**Material from a data collection**:
---*---
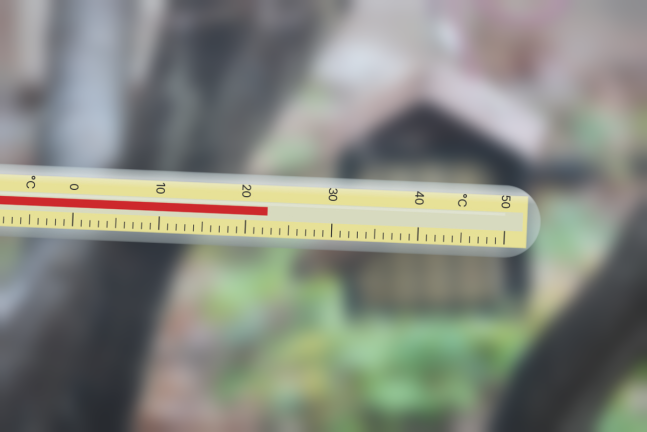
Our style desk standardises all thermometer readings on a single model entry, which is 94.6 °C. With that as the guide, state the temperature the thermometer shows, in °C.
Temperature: 22.5 °C
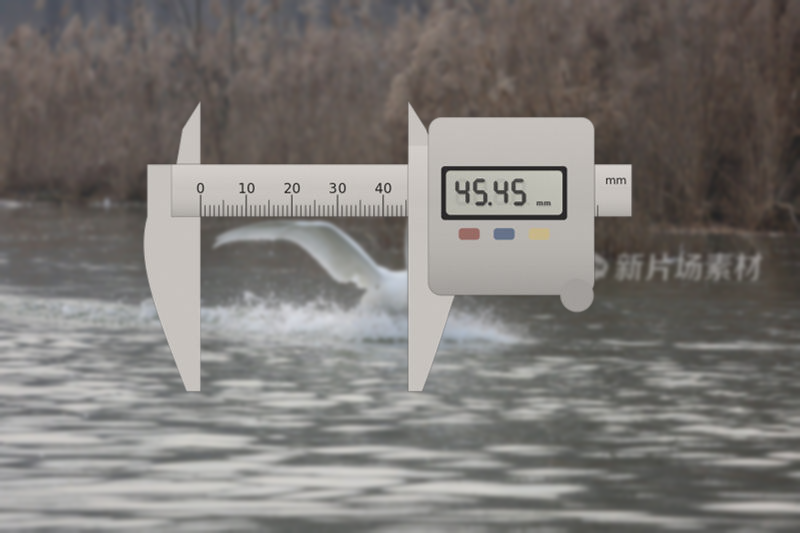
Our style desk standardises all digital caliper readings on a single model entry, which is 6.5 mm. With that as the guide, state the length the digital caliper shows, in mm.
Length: 45.45 mm
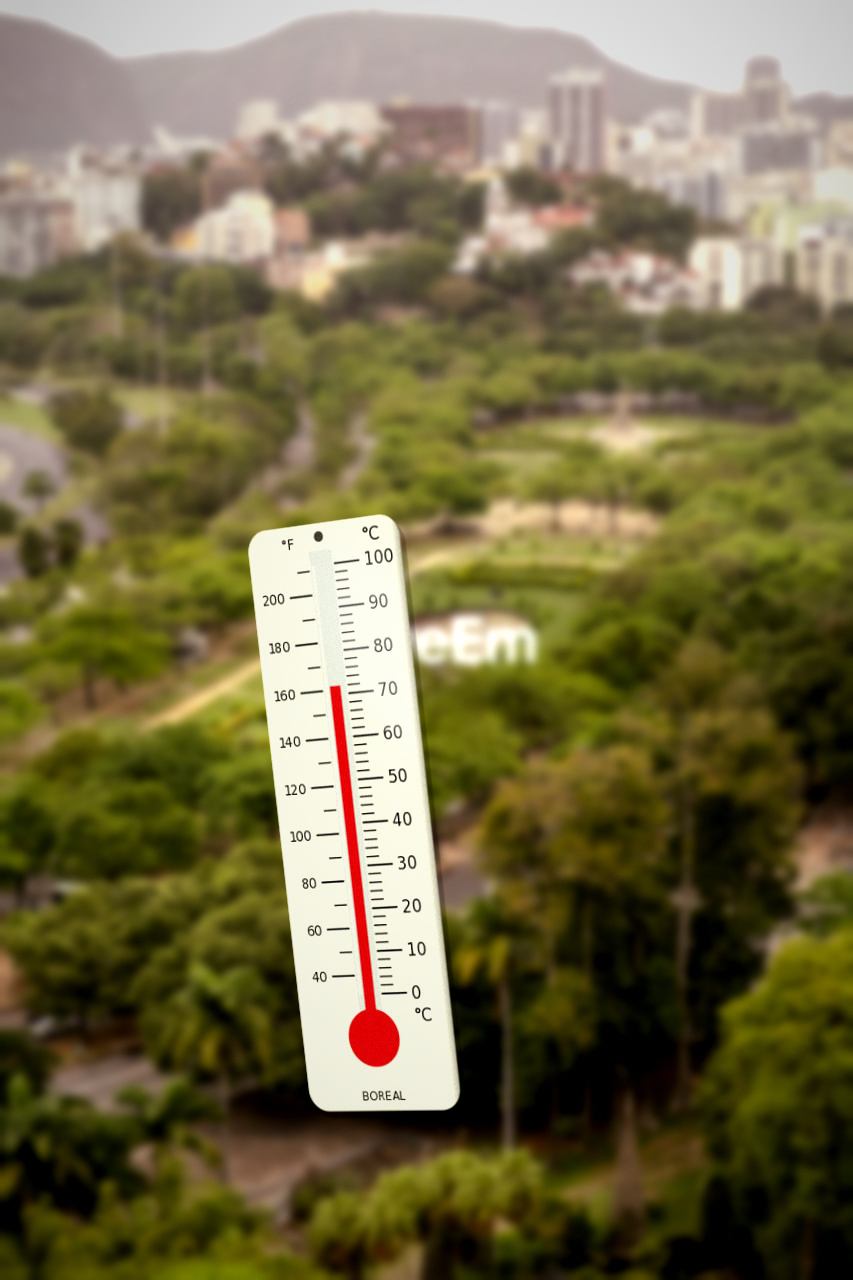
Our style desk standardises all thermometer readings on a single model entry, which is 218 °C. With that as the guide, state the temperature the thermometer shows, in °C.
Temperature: 72 °C
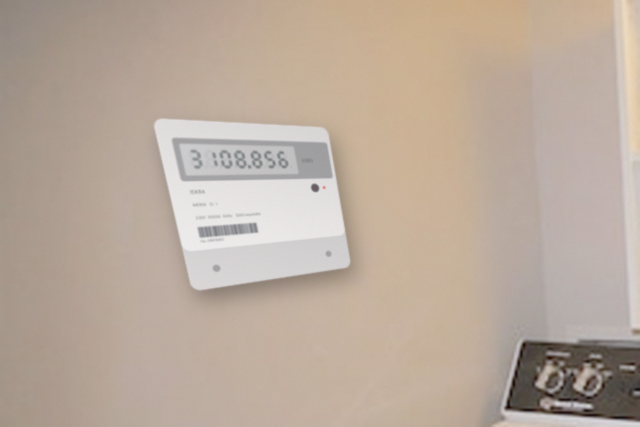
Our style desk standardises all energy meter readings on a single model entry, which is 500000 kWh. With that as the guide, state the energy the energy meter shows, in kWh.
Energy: 3108.856 kWh
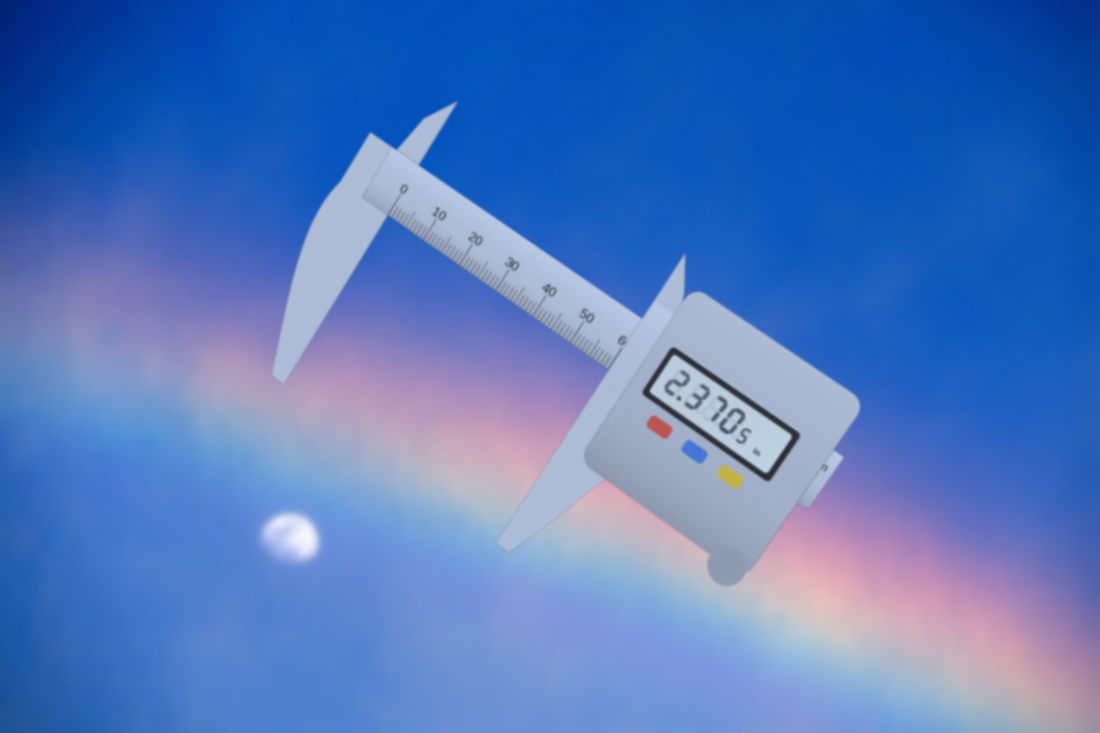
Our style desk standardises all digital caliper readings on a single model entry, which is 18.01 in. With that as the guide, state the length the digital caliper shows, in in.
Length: 2.3705 in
---*---
**Aim of the task**:
Copy the material above word for word, but leave out the pictures.

**Expected answer**:
Our style desk standardises all thermometer readings on a single model entry, which is 94.6 °C. With that as the guide, state the temperature the thermometer shows, in °C.
Temperature: 22.5 °C
Our style desk standardises all digital caliper readings on a single model entry, which is 6.5 mm. With that as the guide, state the length the digital caliper shows, in mm.
Length: 45.45 mm
Our style desk standardises all thermometer readings on a single model entry, which is 218 °C. With that as the guide, state the temperature the thermometer shows, in °C.
Temperature: 72 °C
Our style desk standardises all energy meter readings on a single model entry, which is 500000 kWh. With that as the guide, state the energy the energy meter shows, in kWh.
Energy: 3108.856 kWh
Our style desk standardises all digital caliper readings on a single model entry, which is 18.01 in. With that as the guide, state the length the digital caliper shows, in in.
Length: 2.3705 in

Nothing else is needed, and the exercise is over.